### YOUR TASK
Whenever a line in the material below includes "Right", copy that line.
*-*-*
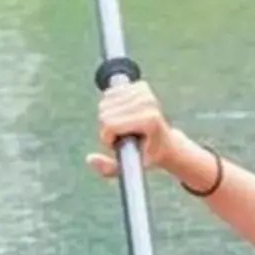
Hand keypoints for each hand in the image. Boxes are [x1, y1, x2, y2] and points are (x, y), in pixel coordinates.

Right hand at [88, 79, 203, 187]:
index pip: (109, 124)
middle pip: (105, 113)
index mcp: (150, 120)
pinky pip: (110, 93)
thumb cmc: (147, 157)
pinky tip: (122, 114)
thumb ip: (107, 168)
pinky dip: (111, 105)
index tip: (118, 145)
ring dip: (108, 117)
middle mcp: (149, 103)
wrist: (165, 143)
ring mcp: (146, 92)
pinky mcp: (141, 86)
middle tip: (121, 135)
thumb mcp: (129, 168)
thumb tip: (89, 159)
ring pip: (105, 102)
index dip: (107, 138)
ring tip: (123, 126)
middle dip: (107, 128)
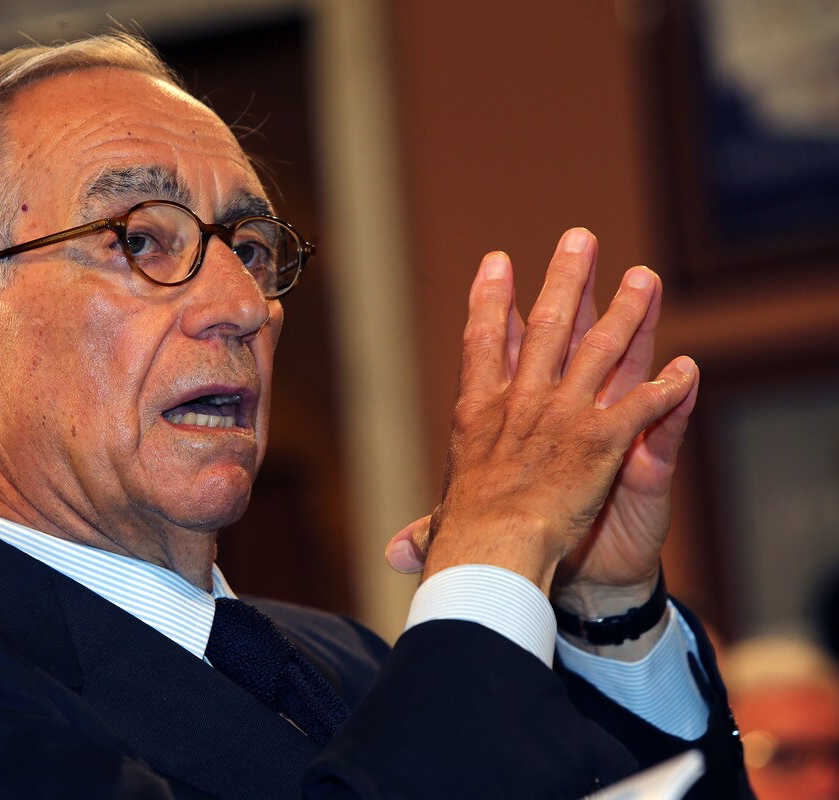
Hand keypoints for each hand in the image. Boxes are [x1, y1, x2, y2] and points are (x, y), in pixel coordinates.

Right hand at [384, 229, 697, 607]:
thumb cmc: (463, 539)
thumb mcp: (443, 522)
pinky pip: (642, 405)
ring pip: (602, 350)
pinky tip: (686, 370)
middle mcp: (523, 402)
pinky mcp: (604, 441)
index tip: (497, 261)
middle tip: (580, 239)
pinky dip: (667, 389)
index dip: (492, 298)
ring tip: (644, 278)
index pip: (485, 341)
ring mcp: (565, 416)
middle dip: (567, 278)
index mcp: (479, 411)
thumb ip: (429, 527)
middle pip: (549, 326)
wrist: (494, 550)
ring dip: (627, 312)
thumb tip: (395, 552)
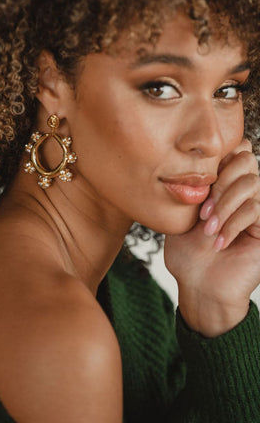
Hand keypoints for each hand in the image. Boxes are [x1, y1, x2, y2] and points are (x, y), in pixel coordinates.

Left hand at [164, 139, 259, 336]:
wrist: (198, 285)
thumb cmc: (187, 251)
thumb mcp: (182, 212)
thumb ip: (192, 184)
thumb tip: (196, 160)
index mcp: (225, 182)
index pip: (235, 150)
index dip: (217, 159)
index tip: (197, 184)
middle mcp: (245, 192)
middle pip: (246, 159)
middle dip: (220, 181)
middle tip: (202, 210)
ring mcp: (258, 209)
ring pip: (251, 183)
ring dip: (224, 205)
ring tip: (207, 228)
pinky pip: (256, 209)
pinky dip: (232, 223)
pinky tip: (217, 242)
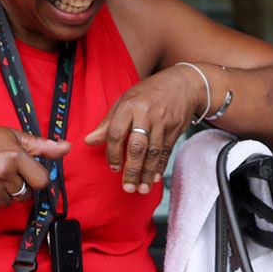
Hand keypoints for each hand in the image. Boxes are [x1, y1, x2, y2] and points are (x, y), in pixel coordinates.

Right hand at [0, 126, 67, 212]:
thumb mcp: (12, 136)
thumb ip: (41, 145)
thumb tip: (67, 148)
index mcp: (14, 156)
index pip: (42, 180)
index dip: (37, 177)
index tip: (28, 173)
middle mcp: (2, 174)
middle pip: (25, 194)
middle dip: (20, 185)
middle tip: (6, 172)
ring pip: (10, 202)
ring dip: (5, 193)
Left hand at [85, 62, 209, 194]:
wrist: (183, 83)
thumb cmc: (149, 92)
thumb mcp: (125, 100)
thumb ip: (108, 122)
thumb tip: (89, 140)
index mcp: (130, 106)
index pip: (116, 133)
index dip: (112, 153)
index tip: (113, 168)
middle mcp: (147, 115)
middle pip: (137, 147)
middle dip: (132, 170)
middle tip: (127, 187)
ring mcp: (163, 123)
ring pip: (154, 153)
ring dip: (147, 173)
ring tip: (141, 188)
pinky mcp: (175, 130)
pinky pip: (166, 152)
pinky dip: (160, 166)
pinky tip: (155, 178)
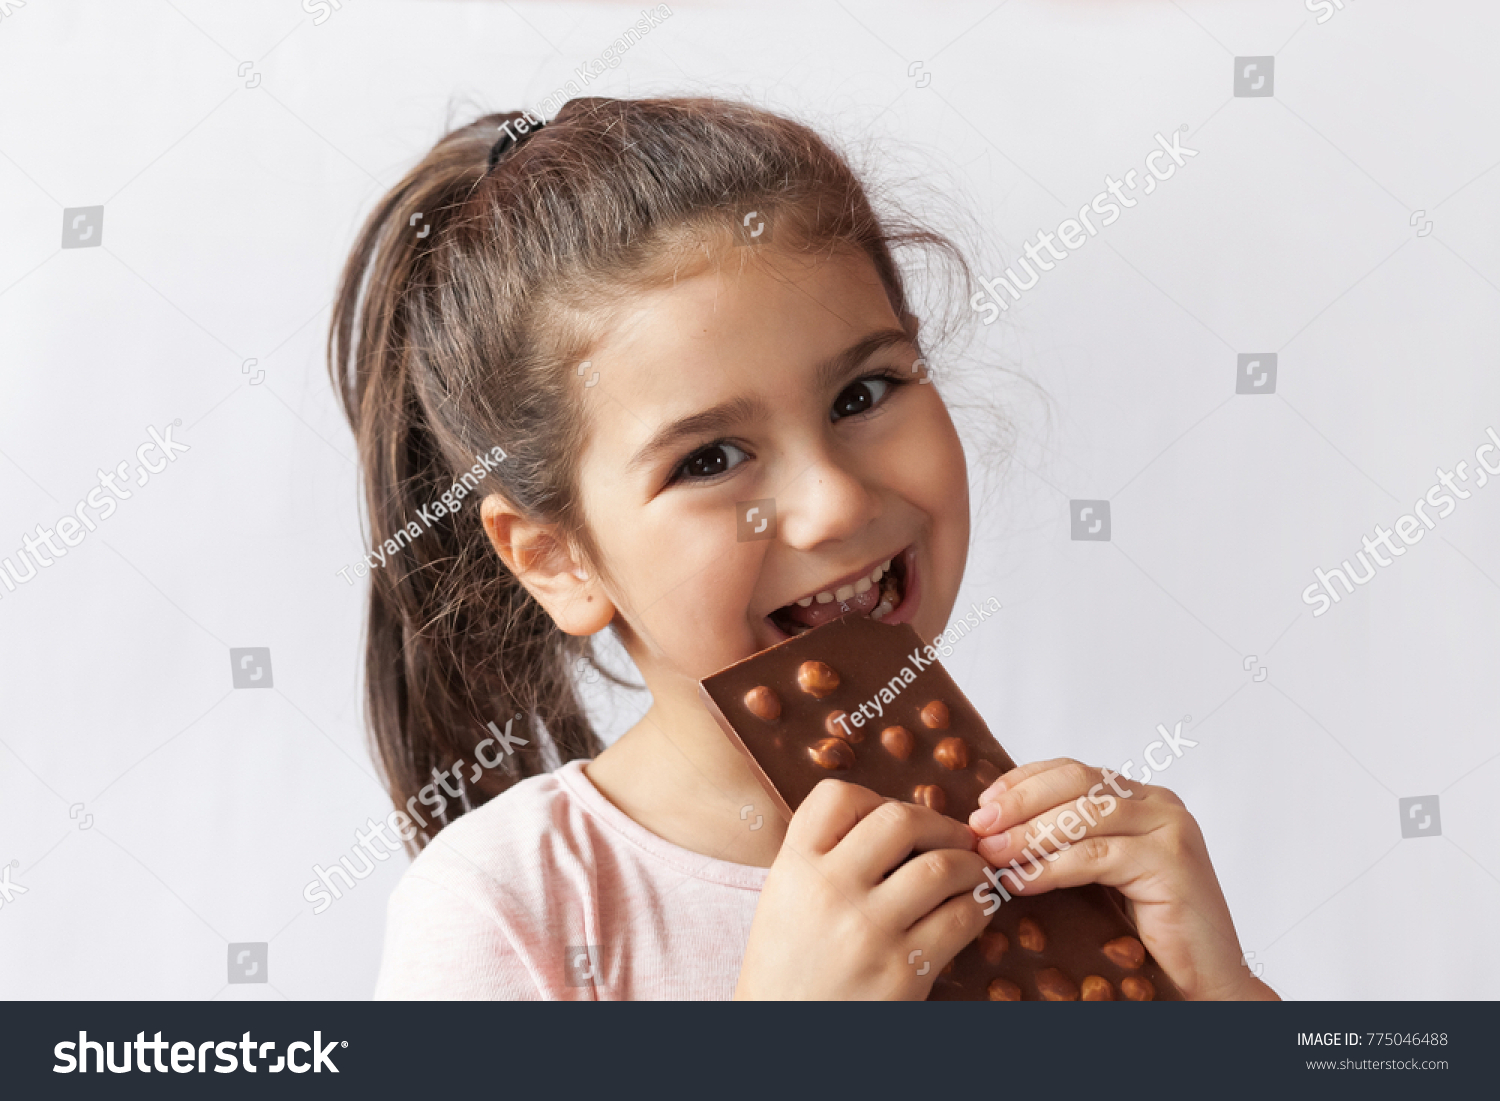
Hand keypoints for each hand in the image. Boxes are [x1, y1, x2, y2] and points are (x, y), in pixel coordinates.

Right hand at [735, 778, 989, 999]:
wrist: (784, 1035)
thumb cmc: (789, 967)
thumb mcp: (786, 898)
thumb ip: (825, 856)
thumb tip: (895, 822)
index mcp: (796, 867)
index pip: (838, 796)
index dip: (874, 797)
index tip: (892, 817)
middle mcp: (831, 890)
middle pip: (900, 819)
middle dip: (939, 824)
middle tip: (955, 838)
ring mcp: (869, 930)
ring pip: (942, 866)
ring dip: (970, 865)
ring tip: (973, 873)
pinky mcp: (904, 970)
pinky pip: (961, 918)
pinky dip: (978, 906)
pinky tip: (974, 909)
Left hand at [968, 759, 1277, 1000]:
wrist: (1203, 983)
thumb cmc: (1143, 934)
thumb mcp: (1098, 873)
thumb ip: (1064, 842)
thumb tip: (992, 829)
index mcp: (1142, 798)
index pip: (1072, 771)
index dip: (1023, 782)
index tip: (982, 803)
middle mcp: (1160, 804)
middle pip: (1076, 782)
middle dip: (1020, 802)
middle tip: (978, 826)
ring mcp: (1171, 830)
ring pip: (1083, 816)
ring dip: (1028, 834)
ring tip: (990, 854)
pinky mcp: (1173, 863)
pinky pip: (1096, 857)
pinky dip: (1051, 867)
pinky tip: (1020, 880)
*-*-*
### EXPECTED ANSWER
Right hand at [88, 79, 203, 187]:
Right hand at [384, 229, 697, 607]:
Right hand at [0, 126, 67, 212]:
Right hand at [735, 778, 989, 999]:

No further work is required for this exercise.